Bryan kept saying it doesn't matter as long as it's healthy.  But, I know he really wants a baby girl.  It only took a few views on the ultrasound before she confirmed that we will be adding another boy to our family.  

We went into the exam room to meet with Dr Frederick expecting to hear that I needed to continue to work on gaining weight (I've lost a fair amount) and that he looked good.  That's what every family expects, right?  Unfortunately, that was not the case for us.  She did talk about my weight, but that was where the expected ended.  His heart looks healthy and is working properly, but is not positioned correctly.  On top of that, he has a thick fold on the back of the neck.  Not really understanding what this may mean I am listening intently.

She would like us to get a second opinion and a blood test before making any assumptions or decisions.  She referred us to a specialist and ordered her nurse to do lab work.  We are to expect the lab work to take a week (this was last Tuesday).  As with any lab work she has done, I expect a call from the nurse or a copy of the report mailed to me.  When I had a message from Dr Frederick personally just two days later, I knew our journey had just taken a turn.  I called her back and she immediately took my call.  After fifteen minutes of explanation and questions we found out that we are at high risk (1 in 50) for Down Syndrome.  She assured me that this is not a done deal.  It is still one in fifty.  The specialist will do a more in depth ultrasound and amniocentesis for more definitive answers.  

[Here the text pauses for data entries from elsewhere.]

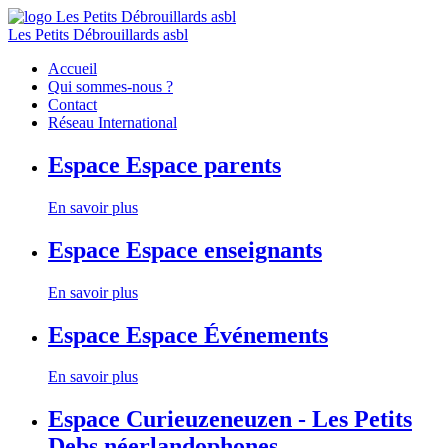
Les Petits Débrouillards asbl
Accueil
Qui sommes-nous ?
Contact
Réseau International
Espace
Espace parents
En savoir plus
Espace
Espace enseignants
En savoir plus
Espace
Espace Événements
En savoir plus
Espace
Curieuzeneuzen - Les Petits
Debs néerlandophones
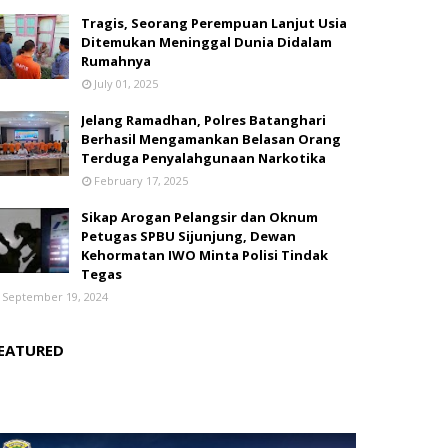
Tragis, Seorang Perempuan Lanjut Usia
Ditemukan Meninggal Dunia Didalam
Rumahnya
July 01, 2025
Jelang Ramadhan, Polres Batanghari
Berhasil Mengamankan Belasan Orang
Terduga Penyalahgunaan Narkotika
February 17, 2025
Sikap Arogan Pelangsir dan Oknum
Petugas SPBU Sijunjung, Dewan
Kehormatan IWO Minta Polisi Tindak
Tegas
September 19, 2024
EATURED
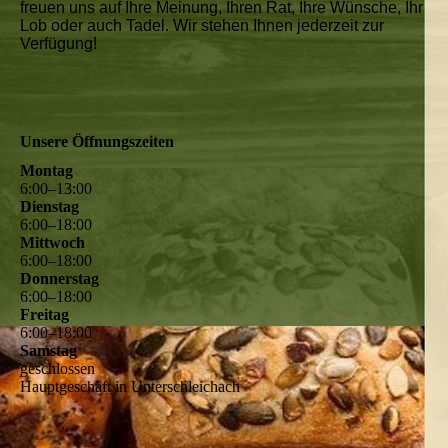
freuen uns auf Ihre Meinung, Ihren Rat, Ihre Wünsche, Ihr
Lob oder auch Tadel. Wir stehen Ihnen jederzeit zur
Verfügung!
Unsere Öffnungszeiten
Montag
6
:
00
–
13
:
00
Dienstag
6
:
00
–
18
:
00
Mittwoch
6
:
00
–
18
:
00
Donnerstag
6
:
00
–
18
:
00
Freitag
6
:
00
–
18
:
00
Samstag
geschlossen
Hauptgeschäft in Unterschleichach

I've had a week now to think about this and all I know for sure is that God is in control and He will be beside us no matter what.  Living with and raising a special needs children has come up multiple times in the last week from unexpected places.  I don't know if this is a way of preparing me for what's to come or not.  I won't know anything else until we see the specialist next Friday.  Until then, I am going to enjoy the quality time that I have with my boys and ask God to give me peace.

Sunday, June 2, 2013

Attack of the Reese

Due to technical difficulties I had to take an unexpected break from blogging.  (Technical difficulties= Reese attacked my computer with a sword and busted the screen.)

After a week and a half at home we are back at GHS.  We had a few rough days at home that seemed to be triggered by environmental factors.  It appears to me that he may be having allergic reactions.  With me being asthmatic it is likely that Brinkley is also.  At this point the doctors have referred to it as Reactive Airway Disease.  I will be pursuing this with our Pulmonologist.   Exposure to cats and smoke are two of the things that have set him off recently.  

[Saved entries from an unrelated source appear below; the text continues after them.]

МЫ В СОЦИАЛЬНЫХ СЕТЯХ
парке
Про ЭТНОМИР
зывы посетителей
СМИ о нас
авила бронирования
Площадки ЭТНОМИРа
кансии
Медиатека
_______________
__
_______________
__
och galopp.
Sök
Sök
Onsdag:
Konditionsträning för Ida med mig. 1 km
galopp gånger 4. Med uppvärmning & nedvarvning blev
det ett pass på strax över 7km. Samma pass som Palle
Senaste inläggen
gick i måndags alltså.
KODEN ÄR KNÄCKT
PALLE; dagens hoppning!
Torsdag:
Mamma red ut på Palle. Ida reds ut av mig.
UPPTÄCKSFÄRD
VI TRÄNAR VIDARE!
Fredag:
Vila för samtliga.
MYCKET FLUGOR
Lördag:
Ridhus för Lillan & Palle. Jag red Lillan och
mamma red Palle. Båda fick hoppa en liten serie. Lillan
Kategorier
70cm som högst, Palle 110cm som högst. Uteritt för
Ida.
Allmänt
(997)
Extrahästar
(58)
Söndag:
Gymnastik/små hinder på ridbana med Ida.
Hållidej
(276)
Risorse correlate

Thursday we were admitted after the albuterol treatment did not bring his oxygen numbers back up.  We have been hanging out here working on weening him off the oxygen.  They have also been treating him for his feeding tube being infected.  This may be playing into him being slow to recover from the respiratory issue.  We were also able to get some info back about the sleep study he had last week.  He has severe sleep apnea and we will meet with the sleep specialist this coming Thursday to make a plan for treating this.  

Brinkley is making great progress in therapy despite having to miss so many sessions due to hospital stays.  This week we will start going twice a week to take advantage of the progress that he is making.  Keep in mind that he was six weeks premature, has Trisomy 21, and has had two open heart surgeries.  All of these bring some level of physical and developmental delays.  Even though he is a few days shy of nine months old, he is just starting to have good head control and is working hard on rolling over and sitting up.  He has started holding a small bottle on his own and he does well with handling toys.  We are so proud of him and can't wait to see how he progresses.  

Please pray for Reese as he is having a very hard time right now.  We will be seeing the behavioral specialist again tomorrow.  The last two weeks have been VERY VERY difficult with him.  We are praying that the doctor will be able to help us start moving in the right direction. 

Thank you for your continued prayers and support!